**BRIEF**
Filter the listing for lines containing "input".

**DATA FOR PROCESSING**
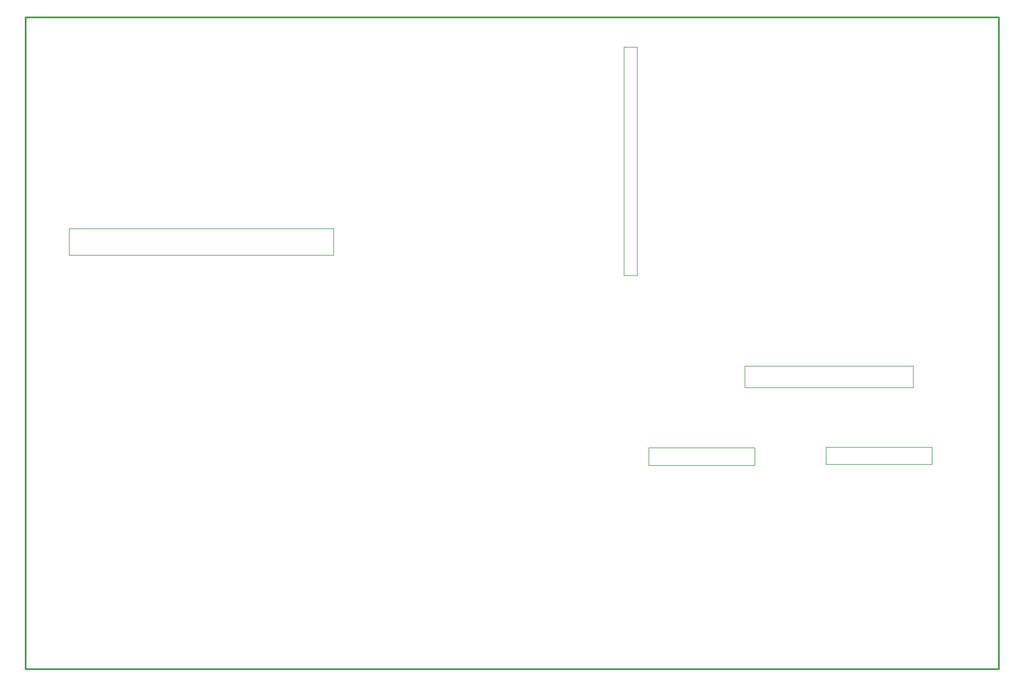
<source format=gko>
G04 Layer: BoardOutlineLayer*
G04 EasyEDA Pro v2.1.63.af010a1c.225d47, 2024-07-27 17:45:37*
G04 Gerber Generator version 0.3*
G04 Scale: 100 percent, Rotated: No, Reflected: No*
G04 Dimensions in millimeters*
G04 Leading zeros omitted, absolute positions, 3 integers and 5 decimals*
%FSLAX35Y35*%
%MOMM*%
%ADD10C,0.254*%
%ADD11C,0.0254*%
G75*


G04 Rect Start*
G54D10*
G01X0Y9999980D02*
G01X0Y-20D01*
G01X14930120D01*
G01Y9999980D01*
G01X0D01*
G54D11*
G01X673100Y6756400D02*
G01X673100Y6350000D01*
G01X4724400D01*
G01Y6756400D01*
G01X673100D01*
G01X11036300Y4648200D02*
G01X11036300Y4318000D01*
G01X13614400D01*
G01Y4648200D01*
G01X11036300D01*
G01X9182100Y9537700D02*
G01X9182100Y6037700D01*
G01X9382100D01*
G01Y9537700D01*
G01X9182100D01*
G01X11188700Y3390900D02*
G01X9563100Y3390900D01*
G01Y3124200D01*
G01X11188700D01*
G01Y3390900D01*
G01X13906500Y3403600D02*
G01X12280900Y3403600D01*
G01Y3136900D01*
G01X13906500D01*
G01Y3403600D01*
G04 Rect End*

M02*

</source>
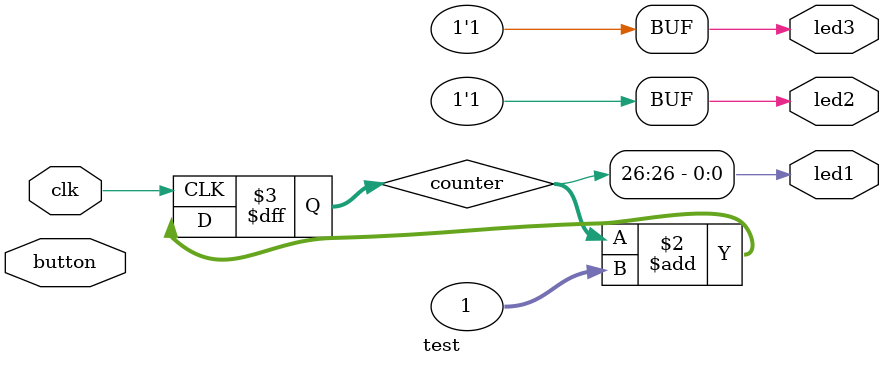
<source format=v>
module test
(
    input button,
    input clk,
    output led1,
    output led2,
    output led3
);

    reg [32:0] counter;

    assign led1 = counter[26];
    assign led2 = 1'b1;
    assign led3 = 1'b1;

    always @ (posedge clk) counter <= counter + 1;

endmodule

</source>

* * *

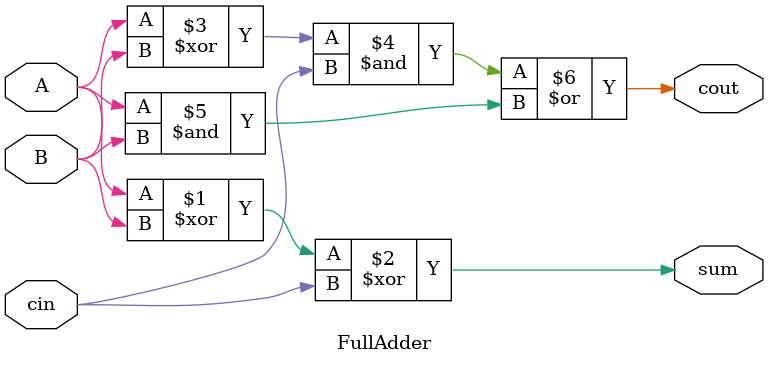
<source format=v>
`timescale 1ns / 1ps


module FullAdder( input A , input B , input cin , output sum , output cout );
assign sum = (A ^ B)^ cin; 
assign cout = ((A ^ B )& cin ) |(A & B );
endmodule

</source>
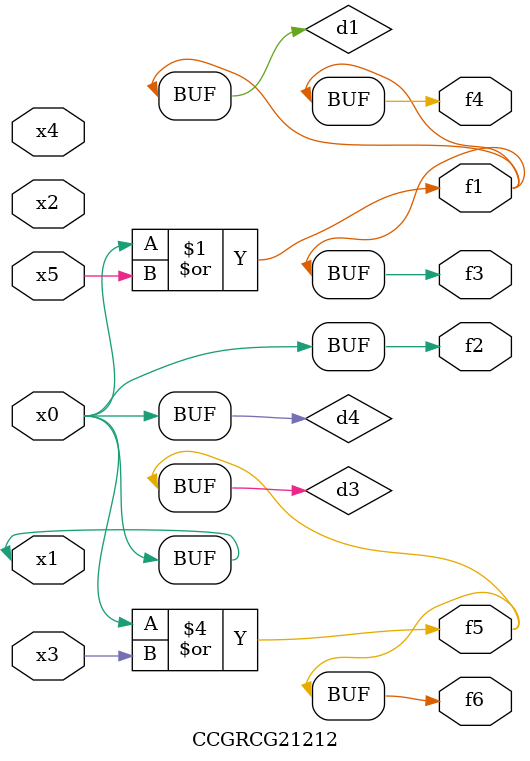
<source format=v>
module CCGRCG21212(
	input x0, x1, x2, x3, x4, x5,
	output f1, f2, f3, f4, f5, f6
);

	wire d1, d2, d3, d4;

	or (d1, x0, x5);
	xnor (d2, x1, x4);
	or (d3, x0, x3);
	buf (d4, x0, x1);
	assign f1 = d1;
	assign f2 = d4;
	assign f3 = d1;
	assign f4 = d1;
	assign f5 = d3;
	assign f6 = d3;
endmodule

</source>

**ANSWER BOX**
    input button,
    input clk,
module FullAdder( input A , input B , input cin , output sum , output cout );
	input x0, x1, x2, x3, x4, x5,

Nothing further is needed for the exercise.